In reply to The Potato:
The area covered by the new Central Wales climbing guidebook - basically from the Dyfi Estuary to the Brecon Beacons - is, as has been already said by several posters, the area normally considered to be Mid Wales.
In recent years and certainly within Wales, the revival of a very old name - Elenydd - has become increasingly common and is basically used to deliniate/identify the Cambrian Mountains area in Mid Wales. See: https://steepstoneclimbing.co.uk/guide
A deliberate decision was made to use Central Wales for the new guidebook rather than the more commonly used Mid Wales, as there was a Climbers' Club guide published in 1988, written by John Sumner, which was named 'Mid Wales'.
https://www.ukclimbing.com/logbook/book.php?id=148 Despite the title, the area covered by this 1988 guide was most definitely not what most people would identify as Mid Wales, not now nor actually even in 1988!

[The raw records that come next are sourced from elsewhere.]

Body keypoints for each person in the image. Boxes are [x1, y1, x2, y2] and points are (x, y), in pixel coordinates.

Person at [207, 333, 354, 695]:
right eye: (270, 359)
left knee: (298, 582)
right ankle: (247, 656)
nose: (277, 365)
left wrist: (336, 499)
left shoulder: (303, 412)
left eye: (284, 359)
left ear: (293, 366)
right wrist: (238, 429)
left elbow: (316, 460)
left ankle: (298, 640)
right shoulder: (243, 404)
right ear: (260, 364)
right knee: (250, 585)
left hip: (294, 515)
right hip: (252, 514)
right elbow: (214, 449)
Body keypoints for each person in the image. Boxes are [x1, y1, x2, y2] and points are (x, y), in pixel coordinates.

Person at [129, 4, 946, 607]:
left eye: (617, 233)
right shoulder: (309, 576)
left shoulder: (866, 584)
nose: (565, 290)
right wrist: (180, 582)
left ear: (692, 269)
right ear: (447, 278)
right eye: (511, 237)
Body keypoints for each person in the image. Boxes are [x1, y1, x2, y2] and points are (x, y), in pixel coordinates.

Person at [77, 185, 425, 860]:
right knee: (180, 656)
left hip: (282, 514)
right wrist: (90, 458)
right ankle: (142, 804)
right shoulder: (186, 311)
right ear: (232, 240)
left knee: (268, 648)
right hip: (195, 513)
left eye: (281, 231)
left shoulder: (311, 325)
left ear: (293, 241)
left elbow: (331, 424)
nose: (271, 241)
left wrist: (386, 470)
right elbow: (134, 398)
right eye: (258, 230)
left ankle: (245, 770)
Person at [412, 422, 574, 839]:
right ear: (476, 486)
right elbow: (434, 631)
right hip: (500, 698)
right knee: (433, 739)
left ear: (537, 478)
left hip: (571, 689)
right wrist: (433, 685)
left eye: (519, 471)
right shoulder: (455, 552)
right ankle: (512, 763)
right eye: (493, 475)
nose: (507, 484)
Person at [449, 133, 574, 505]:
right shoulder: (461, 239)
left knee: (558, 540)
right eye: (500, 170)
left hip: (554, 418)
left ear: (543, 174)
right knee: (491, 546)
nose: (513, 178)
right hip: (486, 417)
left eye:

As an aside, the CC has shown a pretty poor understanding of Welsh geography in the past, so perhaps some climbers' current confusion is understandable .
Mid Wales' replacement by the CC was called 'Meirionnydd' (''Merioneth/ Merionethshire''), a local government area, now subsumed into Gwynedd, which has always been considered as North rather than Mid Wales. While this guidebook name was far more correct for most of the guidebook area, the CC still confusingly muddied the waters as Meirionnydd includes climbing in the Dolwyddelan and Betws y Coed areas (i.e. in Caernarfonshire, now Gwynedd) as well as in the Berwynion in NE Wales (i.e. in Montgomeryshire, now Powys).
The confusion continues as, more recently, the CC Pembroke North guidebook describes some of the climbing north of Llangrannog, which is actually in Ceredigion (i.e. Mid Wales), some 30 miles north of the county boundary of Pembrokeshire (i.e. South Wales).
Hopefully that's cleared it all up nicely.